Drei nicht ganz taufrische Mathematik-Bücher

Alice lachte: »Ich brauche es gar nicht zu versuchen«, sagte sie; »etwas Unmögliches kann man nicht glauben.«
»Du wirst darin eben noch nicht die rechte Übung haben«, sagte die Königin. »In deinem Alter habe ich täglich eine halbe Stunde darauf verwendet. Zuzeiten habe ich vor dem Frühstück bereits bis zu sechs unmögliche Dinge geglaubt.«

Während einer meiner diesjährigen (Dienst-) Reisen verlief ich mich mal wieder in einen Buchladen (es war, glaube ich, in Bremen). Dort war ein Stand des Spektrum-Verlages aufgebaut, auf dem einige neue Bücher und auch Sonderangebote zum Verkauf angeboten wurden. Nach längerem Stöbern nahm ich drei Bücher mit.

Wie der Zufall will?

Dies ist ein Buch des russischen Sachbuchautors Lew Tarassow. Das Inhaltsverzeichnis las sich erst einmal verheissungsvoll: Da war von "Informationsgewinnung aus dem Rauschen" die Rede, von der "Thermodynamik und ihre Rätsel", "Wahrscheinlichkeit und Biologie" oder auch vom "Gezähmten Zufall". Es versprach also, eine spannende Einführung in die Wahrscheinlichkeitstheorie zu werden. Doch leider scheint der Autor ein staubtrockener Mathematiklehrer zu sein. Denn genau so ist das Buch. Es behandelt ungefähr den Stoff einer Einführungsvorlesung in Statistik und Wahrscheinlichkeitstheorie und ist ein um einige Anekdoten bereichertes Vorlesungsskript. Schon die Unterkapitel zeigen an, wo es langgeht, nichts mehr von den witzigen Hauptüberschriften, sondern hier geht es um "Typen von Bedienungssystemen", die "Zyklen der Carnot-Maschine", um den "Einsatz der Boltzmannschen Formel" und um "Makro- und Mikrozustände des Systems."

    Ist das Buch also schlecht?
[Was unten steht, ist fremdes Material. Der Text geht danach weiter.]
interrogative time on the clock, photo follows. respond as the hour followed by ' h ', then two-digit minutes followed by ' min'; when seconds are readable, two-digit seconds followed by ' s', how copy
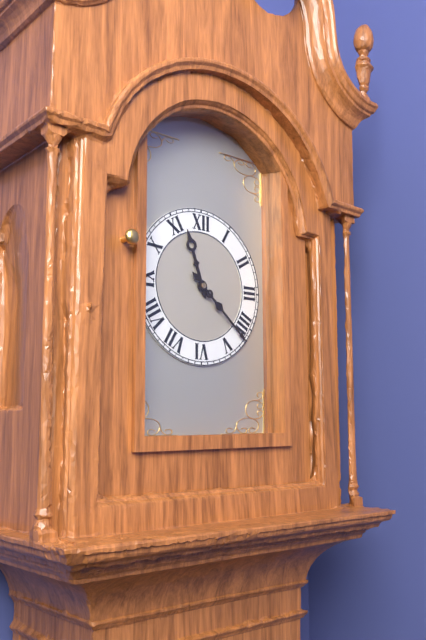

Nein, wer eine grundsolide Einführung in die Wahrscheinlichkeitstheorie sucht, sei es als Ergänzung zur Vorlesung oder sei es, um längst verschütteten Stoff wieder aufzufrischen, ist mit dem Buch sicher gut bedient. Aber es wird mit Sicherheit keine neuen Freunde der Wahrscheinlichkeitstheorie gewinnen. Und Vergnügen beim Lesen des Buches werden auch nur hartgesottete Hardcore-Mathematiker haben. Warum dieser Band bei Spektrum in die Sparte Unterhaltungsmathematik geraten ist, verstehe ich zumindest nicht. Es sei denn, das fast vollständige Fehlen jedes Beweises führt bei Spektrum automatisch zu dieser Klassifizierung.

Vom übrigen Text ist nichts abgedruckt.